Yüksek lise – yüksek modernlik(!)
Bunun
ötesinde, aynı sürecin bir devamı olarak adına yüksek denilen öğrenim
süreçlerini tecrübe ederek belirli kurumlara gelmiş kişilerin ilgili durumuna
da bakmak gerekir. Öyle ki, bu kişiler bugün kendilerine sorumluluk verilen
öğreticilik ve bu öğretcilik olgusuna konu olan kurumların başındaki kişiler
olmaları, işin vahametini daha artıran bir husus olarak dikkat çekmektedir.
Bu
kişilerin düşünceleri ve bu düşüncelerini gelişigüzel değil, aksine bile
istiye, kasıtlı ve kendinde bir amaç olarak zikrettikleri husus, dini inanç
yapısı ile yaşanan gündelik toplumsal gerçeklik arasında var olduğu söylenen
uçurumdur.

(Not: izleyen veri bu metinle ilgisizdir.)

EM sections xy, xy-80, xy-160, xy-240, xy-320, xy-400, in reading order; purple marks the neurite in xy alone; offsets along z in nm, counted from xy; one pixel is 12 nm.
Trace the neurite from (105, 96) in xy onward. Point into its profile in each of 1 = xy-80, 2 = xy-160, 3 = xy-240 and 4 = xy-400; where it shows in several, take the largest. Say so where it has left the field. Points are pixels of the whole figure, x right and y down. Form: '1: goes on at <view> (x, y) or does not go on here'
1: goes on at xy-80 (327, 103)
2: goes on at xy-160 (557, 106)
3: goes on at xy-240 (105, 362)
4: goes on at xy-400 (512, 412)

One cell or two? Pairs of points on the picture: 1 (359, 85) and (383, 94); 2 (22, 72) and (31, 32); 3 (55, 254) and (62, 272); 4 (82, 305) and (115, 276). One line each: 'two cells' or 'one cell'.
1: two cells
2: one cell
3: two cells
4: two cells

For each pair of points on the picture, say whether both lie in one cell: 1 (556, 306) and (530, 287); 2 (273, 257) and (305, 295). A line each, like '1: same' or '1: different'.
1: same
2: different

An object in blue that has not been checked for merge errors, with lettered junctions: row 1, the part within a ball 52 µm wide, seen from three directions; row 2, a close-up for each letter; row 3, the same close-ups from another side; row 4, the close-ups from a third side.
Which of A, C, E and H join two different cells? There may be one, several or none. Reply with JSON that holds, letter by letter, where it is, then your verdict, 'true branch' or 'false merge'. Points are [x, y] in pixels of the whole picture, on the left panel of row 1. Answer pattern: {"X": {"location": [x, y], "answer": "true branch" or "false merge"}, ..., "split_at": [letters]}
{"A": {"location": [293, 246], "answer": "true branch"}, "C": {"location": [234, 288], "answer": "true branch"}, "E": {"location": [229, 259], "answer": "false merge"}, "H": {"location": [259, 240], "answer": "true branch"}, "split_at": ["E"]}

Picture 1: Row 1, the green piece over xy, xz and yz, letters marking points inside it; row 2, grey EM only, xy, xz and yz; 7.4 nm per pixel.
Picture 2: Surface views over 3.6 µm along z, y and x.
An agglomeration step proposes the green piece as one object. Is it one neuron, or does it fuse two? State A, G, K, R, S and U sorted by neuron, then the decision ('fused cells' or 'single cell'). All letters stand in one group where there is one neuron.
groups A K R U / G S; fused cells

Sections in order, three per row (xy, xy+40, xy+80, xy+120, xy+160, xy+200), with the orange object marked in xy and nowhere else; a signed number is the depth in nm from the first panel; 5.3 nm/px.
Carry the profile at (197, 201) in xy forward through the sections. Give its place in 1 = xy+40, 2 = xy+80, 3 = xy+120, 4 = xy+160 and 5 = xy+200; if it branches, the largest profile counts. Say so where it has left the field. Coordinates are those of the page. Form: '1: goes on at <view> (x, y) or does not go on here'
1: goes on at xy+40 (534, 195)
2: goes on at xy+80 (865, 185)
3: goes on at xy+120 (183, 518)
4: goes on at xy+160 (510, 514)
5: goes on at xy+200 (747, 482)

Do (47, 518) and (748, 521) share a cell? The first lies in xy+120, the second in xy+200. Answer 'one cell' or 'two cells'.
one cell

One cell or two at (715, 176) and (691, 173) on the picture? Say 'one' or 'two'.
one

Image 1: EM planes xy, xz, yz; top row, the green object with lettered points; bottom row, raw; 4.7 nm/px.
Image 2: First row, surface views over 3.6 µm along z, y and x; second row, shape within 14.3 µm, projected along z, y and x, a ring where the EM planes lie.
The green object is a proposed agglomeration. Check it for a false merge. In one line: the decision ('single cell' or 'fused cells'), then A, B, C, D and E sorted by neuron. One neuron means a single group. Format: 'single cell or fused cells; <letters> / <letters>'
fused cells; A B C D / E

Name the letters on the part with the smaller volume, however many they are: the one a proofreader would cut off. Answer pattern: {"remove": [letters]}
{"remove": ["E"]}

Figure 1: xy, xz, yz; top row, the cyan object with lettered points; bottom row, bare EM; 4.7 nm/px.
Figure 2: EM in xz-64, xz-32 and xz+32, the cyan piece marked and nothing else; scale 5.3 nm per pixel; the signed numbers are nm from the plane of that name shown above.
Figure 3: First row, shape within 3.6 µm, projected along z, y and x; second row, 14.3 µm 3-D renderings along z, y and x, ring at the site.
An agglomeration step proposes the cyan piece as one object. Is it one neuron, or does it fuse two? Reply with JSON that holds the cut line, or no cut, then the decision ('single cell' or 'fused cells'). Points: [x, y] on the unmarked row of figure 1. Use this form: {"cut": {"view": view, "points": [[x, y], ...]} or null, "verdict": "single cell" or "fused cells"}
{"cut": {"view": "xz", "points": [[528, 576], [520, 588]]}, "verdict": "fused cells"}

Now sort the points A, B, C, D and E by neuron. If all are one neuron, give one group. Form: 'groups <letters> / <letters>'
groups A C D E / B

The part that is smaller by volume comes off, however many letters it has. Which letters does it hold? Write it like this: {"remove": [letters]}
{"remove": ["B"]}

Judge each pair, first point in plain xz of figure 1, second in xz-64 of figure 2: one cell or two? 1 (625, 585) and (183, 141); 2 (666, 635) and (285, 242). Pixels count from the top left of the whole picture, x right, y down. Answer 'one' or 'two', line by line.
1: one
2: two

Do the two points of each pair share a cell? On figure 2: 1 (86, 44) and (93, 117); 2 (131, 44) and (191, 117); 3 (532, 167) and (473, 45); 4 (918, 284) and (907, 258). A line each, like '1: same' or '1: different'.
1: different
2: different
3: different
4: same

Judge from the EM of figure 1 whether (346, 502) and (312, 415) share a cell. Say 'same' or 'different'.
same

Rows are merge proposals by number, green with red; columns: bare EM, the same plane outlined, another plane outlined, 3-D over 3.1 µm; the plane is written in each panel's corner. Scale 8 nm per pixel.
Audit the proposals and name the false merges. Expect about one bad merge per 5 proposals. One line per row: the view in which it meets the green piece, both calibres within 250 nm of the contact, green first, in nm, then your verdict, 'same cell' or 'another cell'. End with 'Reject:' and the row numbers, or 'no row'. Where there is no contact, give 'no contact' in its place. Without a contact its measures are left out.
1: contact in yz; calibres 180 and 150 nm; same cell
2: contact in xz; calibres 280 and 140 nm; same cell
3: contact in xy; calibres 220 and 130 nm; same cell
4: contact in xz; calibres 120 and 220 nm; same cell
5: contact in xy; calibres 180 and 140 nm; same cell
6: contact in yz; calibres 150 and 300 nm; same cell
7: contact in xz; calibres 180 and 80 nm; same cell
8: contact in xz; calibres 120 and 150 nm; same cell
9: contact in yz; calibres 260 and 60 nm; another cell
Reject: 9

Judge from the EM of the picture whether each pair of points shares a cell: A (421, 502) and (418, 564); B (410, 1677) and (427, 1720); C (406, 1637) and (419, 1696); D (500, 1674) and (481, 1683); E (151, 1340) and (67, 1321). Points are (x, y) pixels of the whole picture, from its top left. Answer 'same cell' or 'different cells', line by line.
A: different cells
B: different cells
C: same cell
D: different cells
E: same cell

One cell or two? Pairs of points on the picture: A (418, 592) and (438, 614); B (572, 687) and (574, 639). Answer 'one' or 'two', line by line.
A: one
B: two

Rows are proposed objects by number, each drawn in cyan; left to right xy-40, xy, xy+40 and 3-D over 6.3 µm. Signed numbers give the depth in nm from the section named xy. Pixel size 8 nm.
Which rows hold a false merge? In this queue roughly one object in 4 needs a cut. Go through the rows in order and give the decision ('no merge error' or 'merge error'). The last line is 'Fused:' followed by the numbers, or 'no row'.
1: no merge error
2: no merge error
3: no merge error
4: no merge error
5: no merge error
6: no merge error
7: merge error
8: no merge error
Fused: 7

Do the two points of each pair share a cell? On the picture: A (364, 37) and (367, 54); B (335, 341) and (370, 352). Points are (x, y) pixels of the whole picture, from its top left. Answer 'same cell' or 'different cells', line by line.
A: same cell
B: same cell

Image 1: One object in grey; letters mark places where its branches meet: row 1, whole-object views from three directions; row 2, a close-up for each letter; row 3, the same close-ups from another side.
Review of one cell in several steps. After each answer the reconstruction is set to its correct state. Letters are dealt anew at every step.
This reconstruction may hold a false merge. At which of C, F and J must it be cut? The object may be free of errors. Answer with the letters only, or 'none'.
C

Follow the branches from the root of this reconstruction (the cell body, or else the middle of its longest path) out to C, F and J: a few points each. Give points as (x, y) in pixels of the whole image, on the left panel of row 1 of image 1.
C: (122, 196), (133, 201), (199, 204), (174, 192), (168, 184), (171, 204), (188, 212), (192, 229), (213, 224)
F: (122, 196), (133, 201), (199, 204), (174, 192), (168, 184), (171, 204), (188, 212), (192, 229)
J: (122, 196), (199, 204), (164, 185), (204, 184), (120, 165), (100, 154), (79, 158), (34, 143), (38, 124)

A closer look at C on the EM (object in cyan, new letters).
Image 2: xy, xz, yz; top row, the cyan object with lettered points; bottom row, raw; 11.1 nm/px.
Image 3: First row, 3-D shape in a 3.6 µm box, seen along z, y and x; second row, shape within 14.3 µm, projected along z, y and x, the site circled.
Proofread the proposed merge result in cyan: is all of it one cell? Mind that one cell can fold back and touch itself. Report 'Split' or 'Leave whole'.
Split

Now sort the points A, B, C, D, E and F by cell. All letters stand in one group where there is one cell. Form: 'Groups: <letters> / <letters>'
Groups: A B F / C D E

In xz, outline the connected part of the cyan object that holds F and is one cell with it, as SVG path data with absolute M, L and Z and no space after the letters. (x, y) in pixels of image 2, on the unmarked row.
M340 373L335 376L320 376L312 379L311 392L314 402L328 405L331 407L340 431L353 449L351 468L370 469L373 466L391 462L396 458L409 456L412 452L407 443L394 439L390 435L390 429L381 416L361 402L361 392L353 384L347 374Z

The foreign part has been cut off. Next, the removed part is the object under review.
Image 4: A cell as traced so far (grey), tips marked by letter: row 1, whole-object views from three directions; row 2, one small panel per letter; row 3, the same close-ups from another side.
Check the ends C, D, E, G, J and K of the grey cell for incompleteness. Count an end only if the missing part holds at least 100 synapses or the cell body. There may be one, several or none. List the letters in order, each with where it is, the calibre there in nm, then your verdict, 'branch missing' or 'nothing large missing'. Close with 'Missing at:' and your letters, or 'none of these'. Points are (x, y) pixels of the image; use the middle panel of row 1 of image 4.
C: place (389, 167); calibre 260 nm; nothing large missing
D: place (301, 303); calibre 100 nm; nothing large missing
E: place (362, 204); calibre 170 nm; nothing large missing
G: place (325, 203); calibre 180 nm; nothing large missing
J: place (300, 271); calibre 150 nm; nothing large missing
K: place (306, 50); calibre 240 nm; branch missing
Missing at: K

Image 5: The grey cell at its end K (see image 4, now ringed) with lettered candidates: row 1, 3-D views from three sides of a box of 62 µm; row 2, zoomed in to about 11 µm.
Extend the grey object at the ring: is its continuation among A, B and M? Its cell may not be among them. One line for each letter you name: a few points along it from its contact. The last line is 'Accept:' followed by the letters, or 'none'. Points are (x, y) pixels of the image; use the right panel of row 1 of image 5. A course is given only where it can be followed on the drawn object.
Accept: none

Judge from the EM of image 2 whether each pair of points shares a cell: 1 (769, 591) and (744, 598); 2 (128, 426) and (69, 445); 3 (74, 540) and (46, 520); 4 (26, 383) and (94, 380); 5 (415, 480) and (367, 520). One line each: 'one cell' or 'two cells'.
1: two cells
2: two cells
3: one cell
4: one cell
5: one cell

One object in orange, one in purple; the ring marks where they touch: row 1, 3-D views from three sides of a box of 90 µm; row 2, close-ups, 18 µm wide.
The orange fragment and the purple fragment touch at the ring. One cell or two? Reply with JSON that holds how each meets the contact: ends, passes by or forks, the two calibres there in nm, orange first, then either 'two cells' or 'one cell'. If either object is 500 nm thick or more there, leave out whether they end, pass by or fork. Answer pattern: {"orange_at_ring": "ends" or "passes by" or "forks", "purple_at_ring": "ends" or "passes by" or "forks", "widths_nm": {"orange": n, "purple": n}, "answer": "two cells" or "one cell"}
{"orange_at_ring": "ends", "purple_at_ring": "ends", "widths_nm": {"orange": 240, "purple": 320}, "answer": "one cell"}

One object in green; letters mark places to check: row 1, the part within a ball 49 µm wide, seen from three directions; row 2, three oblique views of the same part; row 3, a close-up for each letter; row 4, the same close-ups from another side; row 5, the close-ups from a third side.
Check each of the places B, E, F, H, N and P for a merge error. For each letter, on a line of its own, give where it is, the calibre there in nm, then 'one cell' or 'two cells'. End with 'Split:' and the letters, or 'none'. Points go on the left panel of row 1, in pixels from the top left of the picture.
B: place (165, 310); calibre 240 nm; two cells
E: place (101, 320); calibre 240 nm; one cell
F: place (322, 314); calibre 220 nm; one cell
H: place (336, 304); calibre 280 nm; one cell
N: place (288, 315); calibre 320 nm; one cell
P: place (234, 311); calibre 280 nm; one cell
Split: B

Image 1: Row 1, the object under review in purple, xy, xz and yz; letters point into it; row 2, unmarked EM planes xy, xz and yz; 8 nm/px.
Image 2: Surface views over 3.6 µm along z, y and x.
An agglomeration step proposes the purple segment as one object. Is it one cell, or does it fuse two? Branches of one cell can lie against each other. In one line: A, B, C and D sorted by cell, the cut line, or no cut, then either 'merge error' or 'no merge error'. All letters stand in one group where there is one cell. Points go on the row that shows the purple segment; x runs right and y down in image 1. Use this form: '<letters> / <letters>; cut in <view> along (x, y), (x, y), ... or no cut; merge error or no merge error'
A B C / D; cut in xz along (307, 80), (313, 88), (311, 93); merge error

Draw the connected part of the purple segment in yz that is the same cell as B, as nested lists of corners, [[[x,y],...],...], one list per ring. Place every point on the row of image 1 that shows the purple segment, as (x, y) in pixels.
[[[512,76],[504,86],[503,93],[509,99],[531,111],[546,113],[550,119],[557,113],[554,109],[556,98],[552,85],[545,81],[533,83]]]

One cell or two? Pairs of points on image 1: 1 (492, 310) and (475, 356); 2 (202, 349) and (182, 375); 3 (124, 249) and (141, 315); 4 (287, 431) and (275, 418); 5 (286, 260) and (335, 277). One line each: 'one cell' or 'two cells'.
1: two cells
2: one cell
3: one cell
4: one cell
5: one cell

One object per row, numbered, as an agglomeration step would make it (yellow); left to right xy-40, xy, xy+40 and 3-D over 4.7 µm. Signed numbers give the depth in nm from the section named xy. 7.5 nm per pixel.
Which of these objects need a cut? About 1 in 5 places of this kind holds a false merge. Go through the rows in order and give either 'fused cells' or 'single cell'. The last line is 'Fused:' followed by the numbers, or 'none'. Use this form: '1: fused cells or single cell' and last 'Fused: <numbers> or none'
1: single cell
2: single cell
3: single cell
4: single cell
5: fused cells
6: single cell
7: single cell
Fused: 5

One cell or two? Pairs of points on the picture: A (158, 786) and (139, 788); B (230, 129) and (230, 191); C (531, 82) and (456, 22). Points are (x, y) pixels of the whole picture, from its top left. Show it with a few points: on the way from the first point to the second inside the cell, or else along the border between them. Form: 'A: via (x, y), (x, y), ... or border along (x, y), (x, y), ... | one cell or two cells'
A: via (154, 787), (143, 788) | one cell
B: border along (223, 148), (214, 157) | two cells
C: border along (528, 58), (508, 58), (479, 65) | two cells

Bu yaklaşımda haklılık payı olduğunu göz ardı etmeden söylemek
gerekirse… Bu uçurum düşüncesi temelde, yukarıda dikkat çekilen öğretim
süreçlerinin daha erken dönemlerindeki çocuklarda/gençlerde görülen açmaza
tekabül eden bir yanı vardır. Ancak, burada temel fark, okur yazarlığını
tamamladığı gibi yaşça ‘kamil’ olduğu varsayılan akademi çevrelerinin mensubu
bulundukları inanç evreni ve gerçeklik olguları karşısında taşıdıkları bir tür şüphedir.
Gündelik
toplumsal yaşamın sınırları içerisinde karşılaşılan anlaşmazlık, çatışma,
yoksulluk, vb. gibi unsurlar karşısında inançlı bireylerin anlaşma, çatışmama,
kardeşlik, refah paylaşımı gibi unsurlarıyla ortaya çıkamamaları gibi örnekler
üzerinden inanç yapısı ile kopuş ilişkilendirilirken, aynı zamanda böylesi bir
duruma gizli/açık bir kapı da aralanmaktadır. Burada köklü bir hatanın var
olduğu ortadadır.
Bu
noktada, yazının başlarında dikkat çekilen modernite kavramına dönerek ifade
etmek gerekirse, hiç kuşku yok ki, burada dile getirilenlerin/söylemin bize
hatırlattığı şey, modernite sorununun anlaşılamamışlığı ile karşı karşıya
olduğumuzdur.
Modernitenin
bağlı olduğu bilgi sisteminin ürettiği ve kopuşlar zinciri olarak karşımıza
çıkan sözde gerçeklik içerisinde yapılması gereken, gündelik yaşam
pratiklerinde maruz kalınan gerçeklikler karşısında pasif, regresif bir konumda
olmak yerine, var olan bu yapıyı tanımlamak ve burada anlamın inanç unsuru ile
ne türden bir bağı olduğu veya olmadığının ortaya koymak gerekmektedir.